Catalytic Capital in Action: Off-Grid Energy Financing
Off-grid solar market financing presents a classic case study for catalytic capital. This study was written by SunFunder, which has unlocked over $62m as of 2017 through a series of aggregated debt funds, deploy loans to 37 solar companies—including Greenlight Planet, d.light and Off-Grid Electric—through over 100 transactions, primarily in sub-Saharan Africa, directly resulting in improved energy access for more than 3 million people. Catalytic capital investors include Packard Foundation, Rockefeller Foundation, and DOEN Foundation. A news story on this study was featured by Impact Alpha as part of MIE's 2018 National Conference, which highlighted key lessons in catalytic capital.
Off-grid solar energy — a solar panel system that does not require access to power grids — relies on electricity powered by the sun and stored in batteries. It is currently one of the critical, high potential solutions to provide clean energy for millions of people around the world who lack access to electricity.
Yet off-grid solar ventures — particularly when working in frontier markets, where such energy solutions are needed most — lack sufficient access to debt capital (versus equity) to fund growth, due to perceived risk by traditional lenders. Financial intermediaries, like SunFunder, have grown to fill this gap by providing specialized debt financing to companies in these frontier markets. In this report, SunFunder discusses the role that blended finance, and particularly catalytic capital, has played over the years in scaling impact— and growing the market.

# Exercise goal
Continue the text above on catalytic capital for off-grid solar financing, starting right after its final sentence.

# Source texts of formatted documents
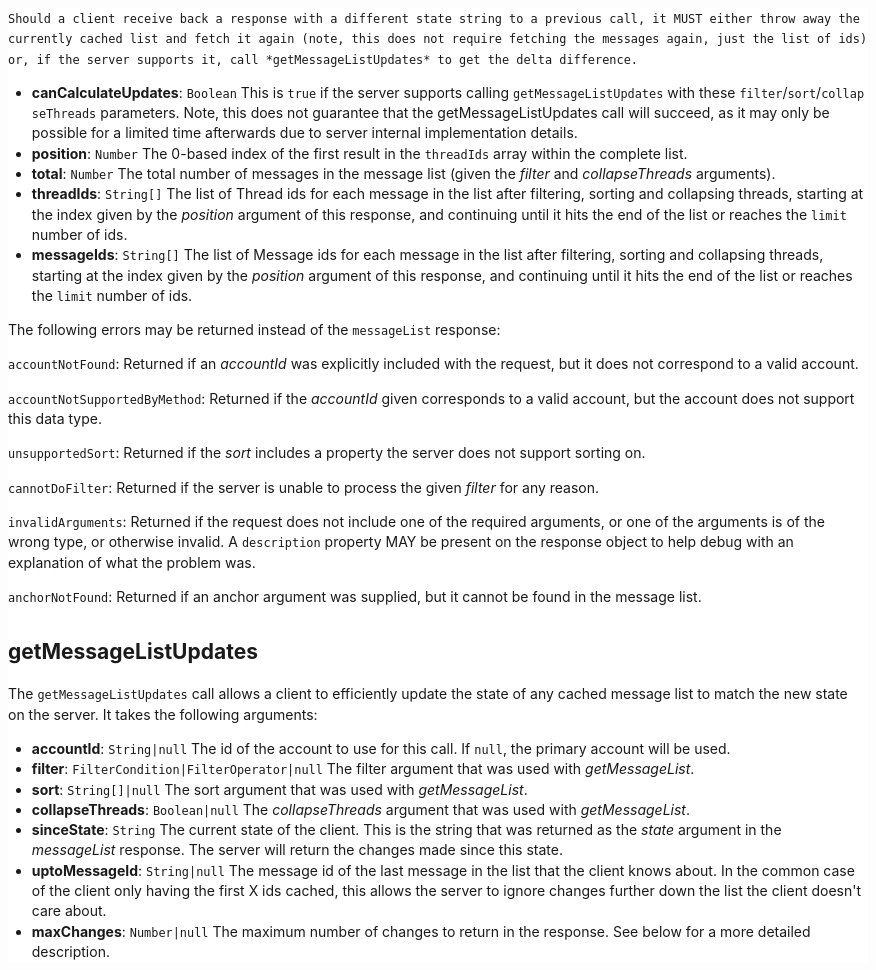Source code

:     Should a client receive back a response with a different state string to a previous call, it MUST either throw away the currently cached list and fetch it again (note, this does not require fetching the messages again, just the list of ids) or, if the server supports it, call *getMessageListUpdates* to get the delta difference.
- **canCalculateUpdates**: `Boolean`
  This is `true` if the server supports calling `getMessageListUpdates` with these `filter`/`sort`/`collapseThreads` parameters. Note, this does not guarantee that the getMessageListUpdates call will succeed, as it may only be possible for a limited time afterwards due to server internal implementation details.
- **position**: `Number`
  The 0-based index of the first result in the `threadIds` array within the complete list.
- **total**: `Number`
  The total number of messages in the message list (given the *filter* and *collapseThreads* arguments).
- **threadIds**: `String[]`
  The list of Thread ids for each message in the list after filtering, sorting and collapsing threads, starting at the index given by the *position* argument of this response, and continuing until it hits the end of the list or reaches the `limit` number of ids.
- **messageIds**: `String[]`
  The list of Message ids for each message in the list after filtering, sorting and collapsing threads, starting at the index given by the *position* argument of this response, and continuing until it hits the end of the list or reaches the `limit` number of ids.

The following errors may be returned instead of the `messageList` response:

`accountNotFound`: Returned if an *accountId* was explicitly included with the request, but it does not correspond to a valid account.

`accountNotSupportedByMethod`: Returned if the *accountId* given corresponds to a valid account, but the account does not support this data type.

`unsupportedSort`: Returned if the *sort* includes a property the server does not support sorting on.

`cannotDoFilter`: Returned if the server is unable to process the given *filter* for any reason.

`invalidArguments`: Returned if the request does not include one of the required arguments, or one of the arguments is of the wrong type, or otherwise invalid. A `description` property MAY be present on the response object to help debug with an explanation of what the problem was.

`anchorNotFound`: Returned if an anchor argument was supplied, but it cannot be found in the message list.

## getMessageListUpdates

The `getMessageListUpdates` call allows a client to efficiently update the state of any cached message list to match the new state on the server. It takes the following arguments:

- **accountId**: `String|null`
  The id of the account to use for this call. If `null`, the primary account will be used.
- **filter**: `FilterCondition|FilterOperator|null`
  The filter argument that was used with *getMessageList*.
- **sort**: `String[]|null`
  The sort argument that was used with *getMessageList*.
- **collapseThreads**: `Boolean|null`
  The *collapseThreads* argument that was used with *getMessageList*.
- **sinceState**: `String`
  The current state of the client. This is the string that was returned as the *state* argument in the *messageList* response. The server will return the changes made since this state.
- **uptoMessageId**: `String|null`
  The message id of the last message in the list that the client knows about. In the common case of the client only having the first X ids cached, this allows the server to ignore changes further down the list the client doesn't care about.
- **maxChanges**: `Number|null`
  The maximum number of changes to return in the response. See below for a more detailed description.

# Exercise response
Catalytic Capital Examples from the Report
In mid-2015, SunFunder launched a three-year note, but could not provide the first-loss capital on its own. The DOEN Foundation stepped in to invest $500,000 in the higher-interest bearing junior layer alongside a smaller HNI investment. This risk protection enabled Calvert Impact Capital to make a $2 million senior investment. The increase in size meant disbursements could now include a larger lending facility for d.light, one of the largest off-grid energy providers, and the first pay-as-you-go solar receivables financing through SunFunder’s structured asset finance instrument (SAFI) with SolarNow.
In 2016, Facebook provided SunFunder with an investment-like grant, intended to be recycled permanently into future funds as a risk- mitigation instrument when the existing fund dissolved. This funding unlocked 27 investors made up of HNIs, impact investors and a foundation, which in turn enabled The Packard Foundation to make a $3.5m senior commitment.
Facebook, along with the Rockefeller Foundation, provided first-loss “junior” capital for SunFunder’s $47 million “Beyond the Grid” fund, its largest to date. That fund includes OPIC as well as Dutch and Belgian development-finance institutions, Baldwin Brothers and MCE Social Capital. SunFunder’s report says the first-loss capital from Facebook and Rockefeller helped bring in 11 times the investment in additional capital.
Note: The Impact Alpha article on this case study can be accessed at the link below. As of May 2018, Impact Alpha allows readers to access a certain number of articles free each month. After that quota is met, readers are required to subscribe to read further.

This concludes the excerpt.